I am so at my wit’s end. All those supposed “sleep solutions” do not work. All those times people say, “oh, don’t worry, he’ll go back to his old routine in no time,” well, it’s not true. All of the “normal sleep habits of a x month old” do not apply to Jack. He is his own man.
I understand that in the world of breastfeeding, sleeping through the night is not desirable. But my situation seems a bit unique. You see, he slept through the night till he was 5 months old – of his own accord. No sleep training. No ignoring his hunger cues. He just slept. For the last 6 months, I’ve been in this insane sleepless stupor. Occasionally, he decides to sleep really well for a few nights. I begin to praise God for seeing me through. And then…the following night, he wakes up at 10, 12, 2, 4, 6, and then is up for the day before 8.

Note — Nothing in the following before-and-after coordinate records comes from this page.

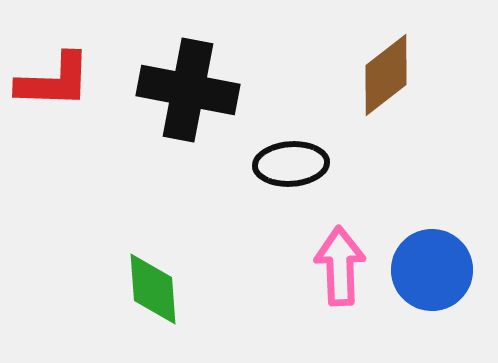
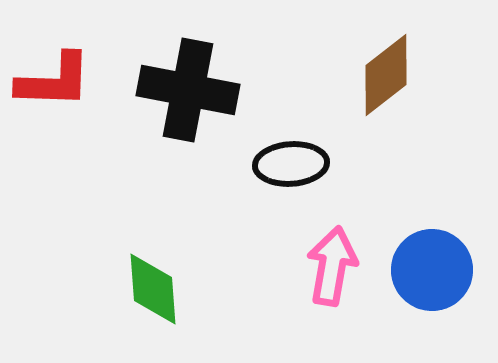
pink arrow: moved 8 px left; rotated 12 degrees clockwise
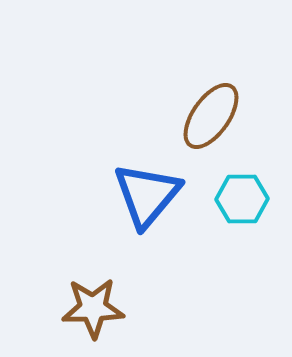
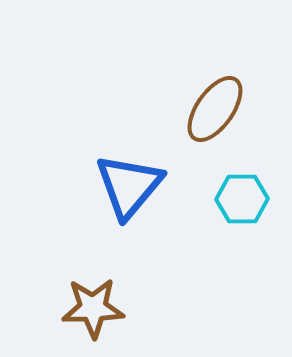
brown ellipse: moved 4 px right, 7 px up
blue triangle: moved 18 px left, 9 px up
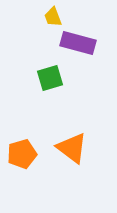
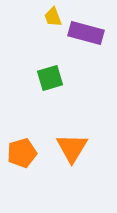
purple rectangle: moved 8 px right, 10 px up
orange triangle: rotated 24 degrees clockwise
orange pentagon: moved 1 px up
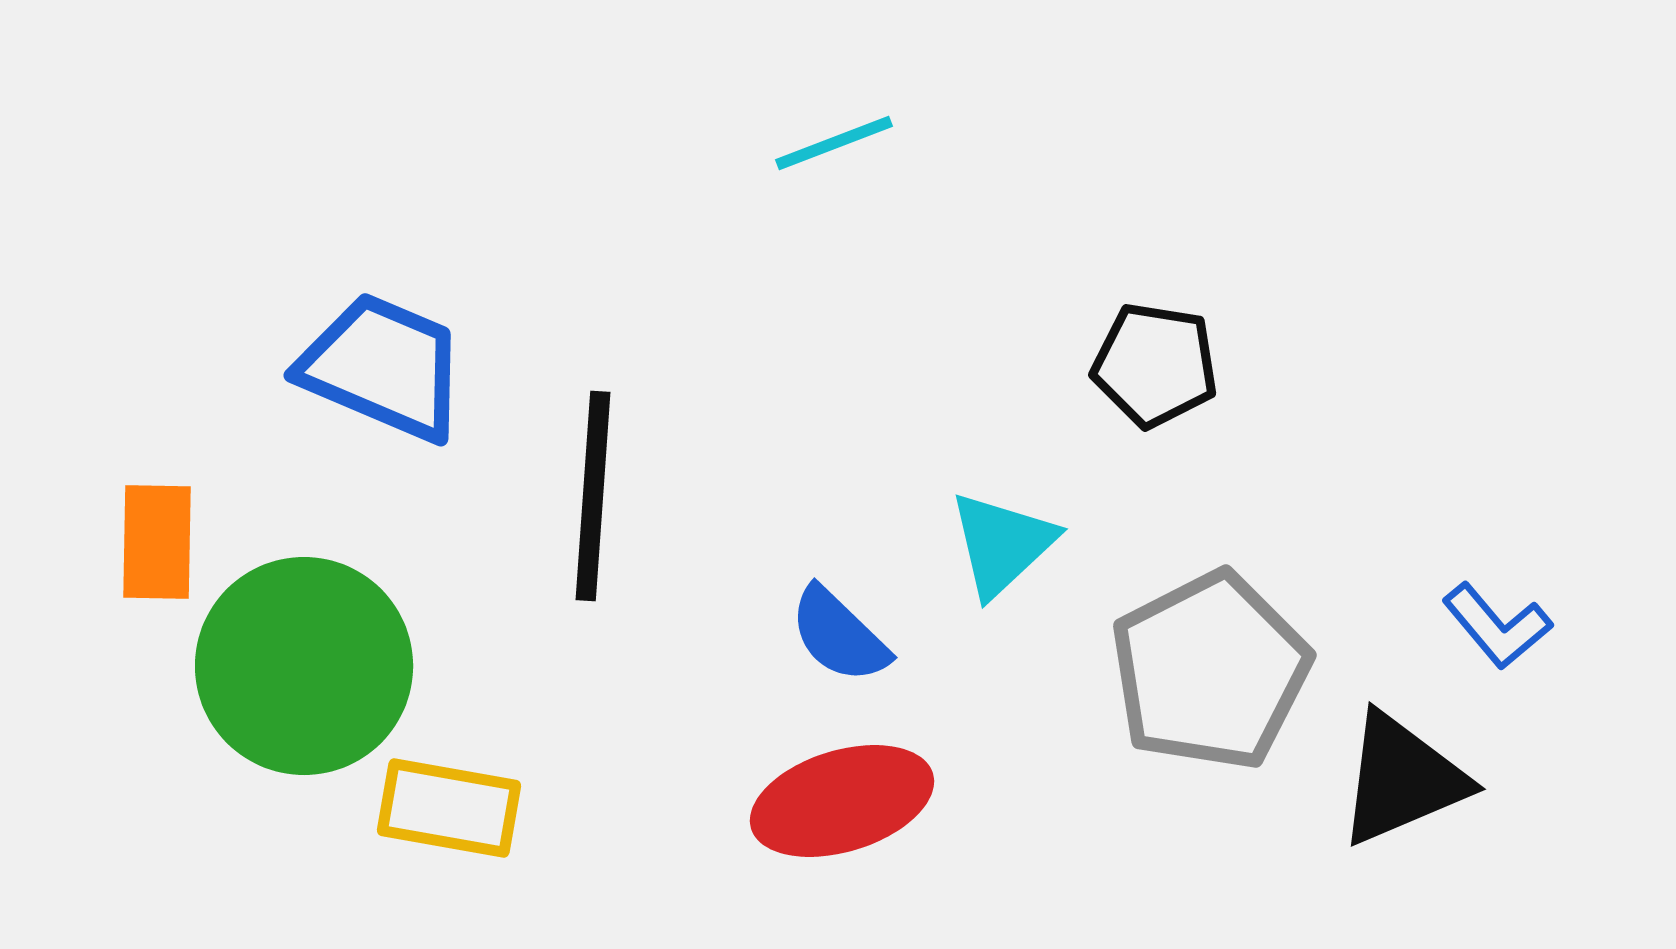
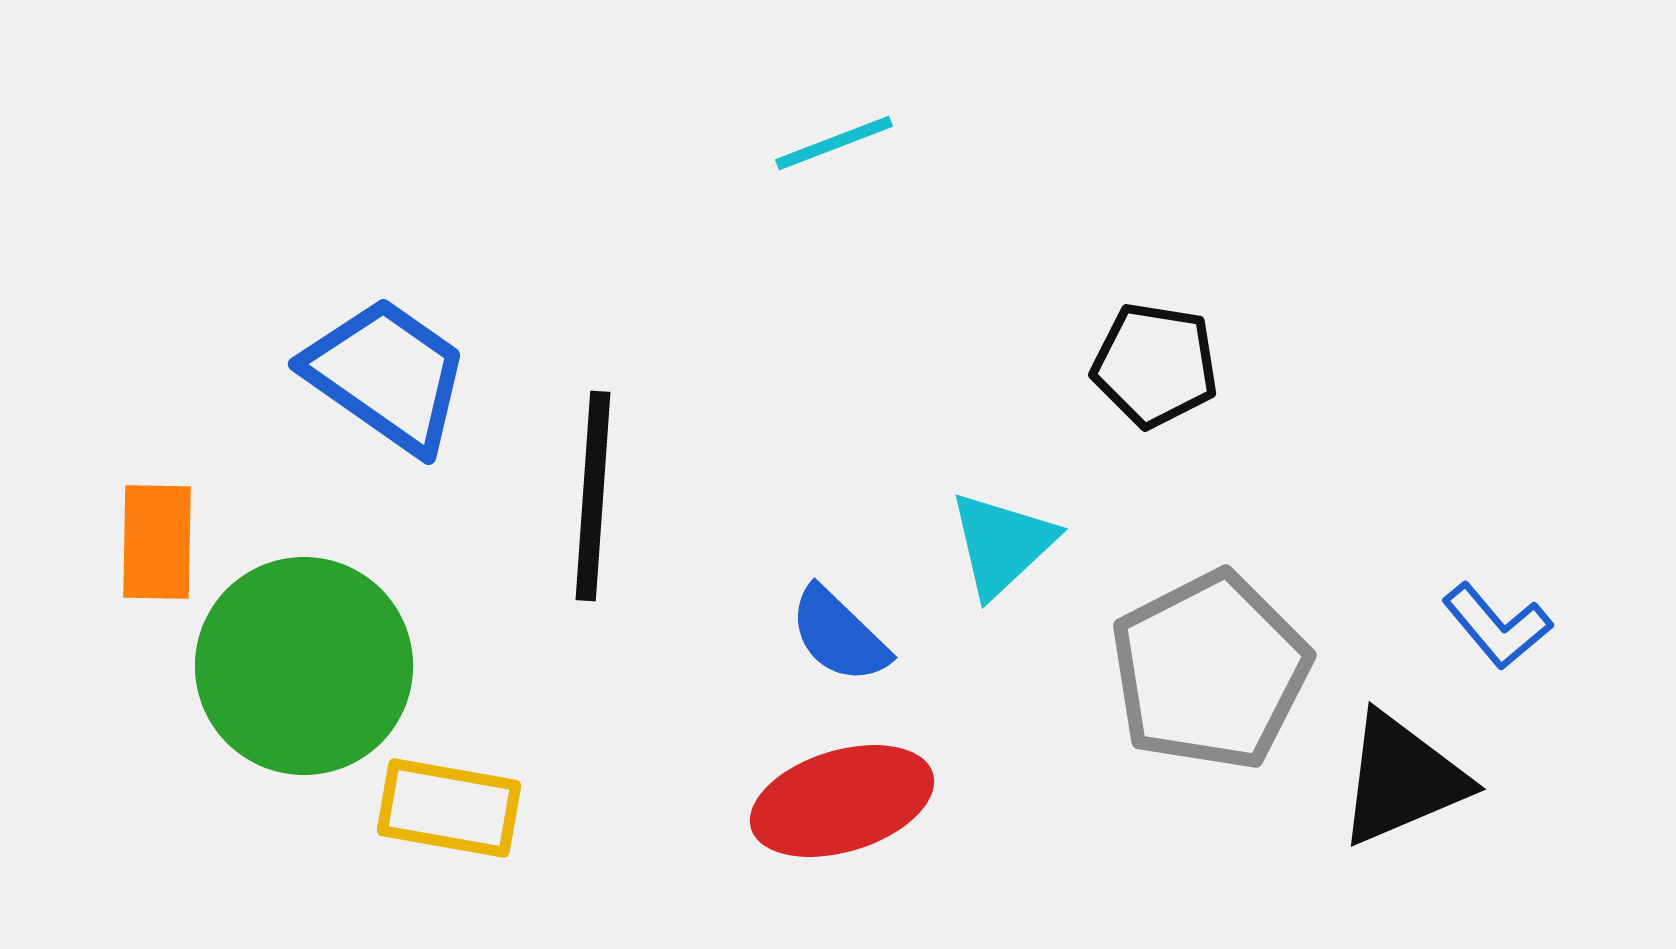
blue trapezoid: moved 4 px right, 8 px down; rotated 12 degrees clockwise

Right now, we seem to be in a bit of a pattern. He wakes up any time between 2-4, and then again around 6 (sometimes later) and I’m lucky if he sleeps for a little while after that. Of course, that’s not so bad. But last night, I was talking to Allie, and her 11 week old is sleeping almost identically to Jack. I’m feeling very discouraged!
I’m done trying to make a difference. He wakes up, nurses, and goes back to sleep. But, for some reason my letdown takes forever at night, so we end up nursing for a really long time. I’d lay down and have him nurse while I sleep, but the older he gets, the worse he sleeps when he’s in our bed. So, I have to sit up each time he wakes up. I am beginning to feel like I did when he was a newborn.
I always wanted him to wean himself from nighttime feedings. Now, the idea of nighttime weaning him sounds attractive to me. At least that way Ryan could help. At this point, if Ryan tries to help him go back to sleep, all Jack does is scream until I come to the rescue.
Is my desperation obvious!? I’m so tired. Every morning I wake up exhausted. Naps really inhibit my nighttime sleep. Ryan has been going to work early a lot which means I usually don’t get a chance to sleep unless it’s Saturday morning. I’m living for Saturdays right now. I feel so ridiculous. I am hoping and hoping that after he turns 1, Jack will suddenly stop waking up because he’s a toddler now. But who am I kidding? He really is his own man – he won’t abide by “shoulds,” no way!
That’s just a little glimpse into my sleepy heart. Pray for me.